Brain may still be living a minute after decapitation

"Wave of death" may not be a last gasp

Electrodes capture a large wave of activity moving through rat brains about 50 seconds after decapitation.C. van Rijn et al/PLoS One 2011

Almost a minute after a rat’s head is severed from its body, an eerie shudder of activity ripples through the animal’s brain. Some researchers think this post-decapitation wave marks the border between life and death. But the phenomenon can be explained by electrical changes that, in some cases, are reversible, researchers report online July 13 in PLoS ONE.

Whether a similar kind of brain wave happens in humans, and if so, whether it is inextricably tied to death could have important implications. An unambiguous marker could help doctors better decide when to diagnose brain death, knowledge that could give clarity to loved ones and boost earlier organ donation.
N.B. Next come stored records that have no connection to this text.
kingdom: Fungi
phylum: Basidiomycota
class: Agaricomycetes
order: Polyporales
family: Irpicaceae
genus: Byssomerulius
In a PLoS ONE paper published in January, neuroscientist Anton Coenen and colleagues at the Radboud University Nijmegen in the Netherlands described this wave of electrical activity in the rat brain occurring 50 seconds after decapitation. The Nijmegen team, which was exploring whether decapitation is a humane way to sacrifice lab animals, wrote that this brain activity seemed to be the ultimate border between life and death. They dubbed the phenomenon the “wave of death.”

But neurologist Michel van Putten of the University of Twente in Enschede, the Netherlands, wasn’t convinced. “We have no doubt the observation is real,” he says. “But the interpretation is completely speculative.”

In the new study, van Putten and colleagues devised a mathematical model of how a nerve cell would behave if its oxygen and energy supplies were suddenly cut off. The model consists of just a single cell with three kinds of channels that allow charged particles to flow in and out. The spaces outside and inside nerve cells have unequal electrical charges, a difference that allows neurons to fire the impulses they use to communicate.

After an abrupt halt of energy and oxygen supply, the channels stop functioning normally, causing a buildup of positive charge outside the cell. This buildup prompts a big discharge of electrical activity about a minute after starting the simulation — the wave of death.

Study coauthor and physicist Bas-Jan Zandt, also of the University of Twente, says that the simulation closely matches what is observed in the rat brain. Such cell behavior could be the start of a damaging process, he says, such as cell swelling, but there’s nothing about the actual wave that means the nerve cell is going to die.

“It doesn’t cause damage to the cell,” Zandt says. “In principle, it is a reversible process.” 

The observed brain wave may represent an event on the way to death, but probably isn’t death itself, says clinical neurophysiologist Kevin Nelson of the University of Kentucky in Lexington. Coenen, coauthor of the earlier study, says he was happy to see the modeling experiment. “It nicely shows what we already expected,” he says of the study’s finding that the wave is due to a massive change in cell membrane charge. Yet he still thinks that this wave may be an irreversibly damaging process, and he and his team plan to test this.